Her gods.—Naomi doubtless views the Moabite idols as realities, whose power is, however, confined to the land of Moab. She is not sufficiently enlightened in her religion to see in the Lord more than the God of Israel.
(16) Intreat me not.—Ruth’s nobleness is proof against all. The intensity of her feeling comes out all the more strongly now that she pleads alone: “I will undertake with thee the toilsome journey, I will lodge with thee however hardly, I will venture among a strange people, and will worship a new god.”
(17) The Lord do so to me.—Ruth clinches her resolutions with a solemn oath, in which, if we are to take the words literally, she swears by the name of the God of Israel. With this Naomi yields; after so solemn a protest she can urge no more.
(19) They went.—The journey for two women apparently alone was long and toilsome, and not free from danger. Two rivers, Arnon and Jordan, had to be forded or otherwise crossed; and the distance of actual journeying cannot have been less than fifty miles. Thus, weary and travel-stained, they reach Bethlehem, and neighbours, doubtless never looking to see Naomi again, are all astir with excitement. It would seem that though the news of the end of the famine had reached Naomi in Moab, news of her had not reached Bethlehem.
They said . . .—The Bethlehemite women, that is, for the verb is feminine. Grief and toil had doubtless made her look aged and worn.

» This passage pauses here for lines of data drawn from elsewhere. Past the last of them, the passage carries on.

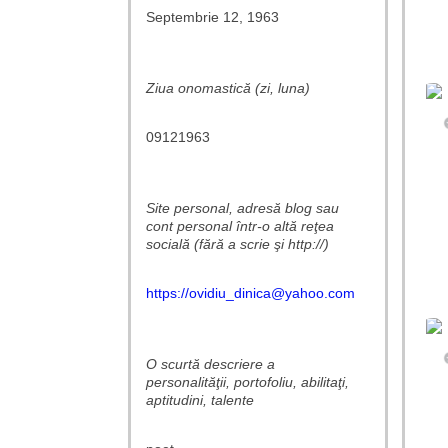
Septembrie 12, 1963
Ziua onomastică (zi, luna)
09121963
Site personal, adresă blog sau
cont personal într-o altă reţea
socială (fără a scrie şi http://)
https://ovidiu_dinica@yahoo.com
O scurtă descriere a
personalităţii, portofoliu, abilitaţi,
aptitudini, talente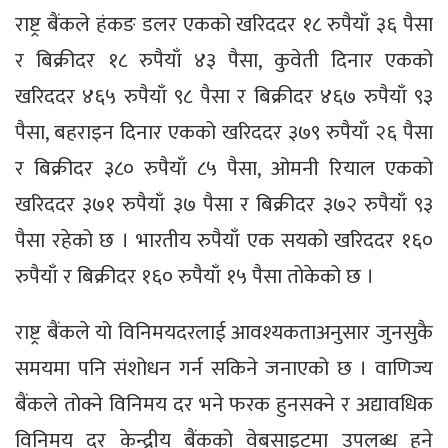
राष्ट्र बैंकले हंकङ डलर एकको खरिददर १८ रुपैयाँ ३६ पैसा
र बिक्रीदर १८ रुपैयाँ ४३ पैसा, कुवेती दिनार एकको
खरिददर ४६५ रुपैयाँ ९८ पैसा र बिक्रीदर ४६७ रुपैयाँ ९३
पैसा, बहराइन दिनार एकको खरिददर ३७९ रुपैयाँ २६ पैसा
र बिक्रीदर ३८० रुपैयाँ ८५ पैसा, ओमनी रियाल एकको
खरिददर ३७१ रुपैयाँ ३७ पैसा र बिक्रीदर ३७२ रुपैयाँ ९३
पैसा रहेको छ । भारतीय रुपैयाँ एक सयको खरिददर १६०
रुपैयाँ र बिक्रीदर १६० रुपैयाँ १५ पैसा तोकेको छ ।
राष्ट्र बैंकले यो विनिमयदरलाई आवश्यकताअनुसार जुनसुकै
समयमा पनि संशोधन गर्न सकिने जनाएको छ । वाणिज्य
बैंकले तोक्ने विनिमय दर भने फरक हुनसक्ने र अद्यावधिक
विनिमय दर केन्द्रीय बैंकको वेबसाइटमा उपलब्ध हुने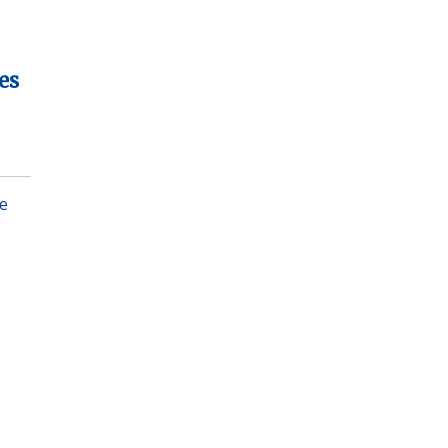
es
te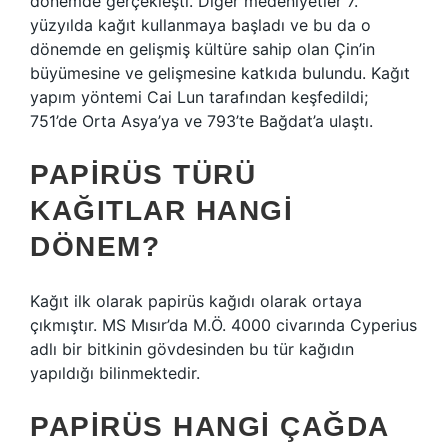
dönemde gerçekleşti. Diğer medeniyetler 7.
yüzyılda kağıt kullanmaya başladı ve bu da o
dönemde en gelişmiş kültüre sahip olan Çin’in
büyümesine ve gelişmesine katkıda bulundu. Kağıt
yapım yöntemi Cai Lun tarafından keşfedildi;
751’de Orta Asya’ya ve 793’te Bağdat’a ulaştı.
PAPIRÜS TÜRÜ
KAĞITLAR HANGI
DÖNEM?
Kağıt ilk olarak papirüs kağıdı olarak ortaya
çıkmıştır. MS Mısır’da M.Ö. 4000 civarında Cyperius
adlı bir bitkinin gövdesinden bu tür kağıdın
yapıldığı bilinmektedir.
PAPIRÜS HANGI ÇAĞDA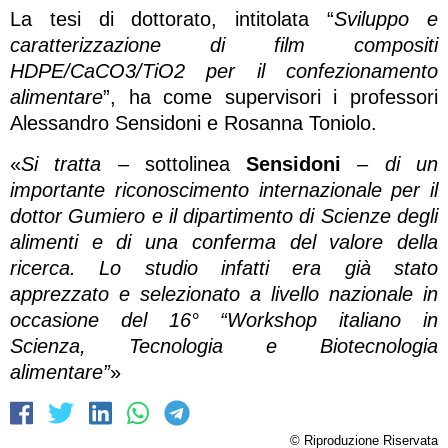
La tesi di dottorato, intitolata “
Sviluppo e
caratterizzazione di film compositi
HDPE/CaCO3/TiO2 per il confezionamento
alimentare
”, ha come supervisori i professori
Alessandro Sensidoni e Rosanna Toniolo.
«
Si tratta
– sottolinea
Sensidoni
–
di un
importante riconoscimento internazionale per il
dottor Gumiero e il dipartimento di Scienze degli
alimenti e di una conferma del valore della
ricerca. Lo studio infatti era già stato
apprezzato e selezionato a livello nazionale in
occasione del 16° “Workshop italiano in
Scienza, Tecnologia e Biotecnologia
alimentare”
»
© Riproduzione Riservata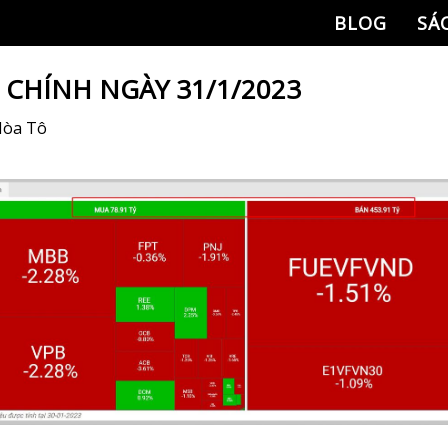
BLOG
SÁ
I CHÍNH NGÀY 31/1/2023
Hòa Tô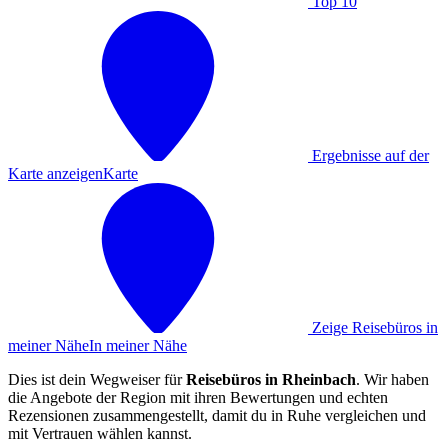
Top 10
Ergebnisse auf der
Karte anzeigen
Karte
Zeige Reisebüros in
meiner Nähe
In meiner Nähe
Dies ist dein Wegweiser für
Reisebüros in Rheinbach
. Wir haben
die Angebote der Region mit ihren Bewertungen und echten
Rezensionen zusammengestellt, damit du in Ruhe vergleichen und
mit Vertrauen wählen kannst.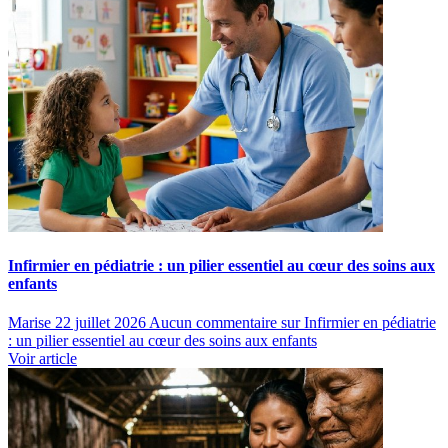
Infirmier en pédiatrie : un pilier essentiel au cœur des soins aux
enfants
Marise
22 juillet 2026
Aucun commentaire
sur Infirmier en pédiatrie
: un pilier essentiel au cœur des soins aux enfants
Voir article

(20) Call me not Naomi, call me Mara.—Here we have one of the constant plays on words and names found in the Hebrew Bible. Naomi, we have already said, means pleasant, or, perhaps, strictly, my pleasantness. Mara is bitter, as in Exodus 15:23. The latter word has no connection with Miriam or Mary, which is from a different root.
The Almighty.—Heb., Shaddai. According to one derivation of the word, “He who is All Sufficient,” all sufficing; the God who gives all things in abundance is He who takes back (see Note on Genesis 17:1).
Hath dealt very bitterly.—Heb., hemar, referring to the preceding Mara. The pleasantness and joys of life are at an end for me, my dear ones passed away, bitterness and sadness are now my lot.
(22) Barley-harvest.—God had restored plenty to His people, and the wayfarers thus arrive to witness and receive their share of the blessing. The barley harvest was the earliest (Exodus 9:31-32), and would ordinarily fall about the end of April.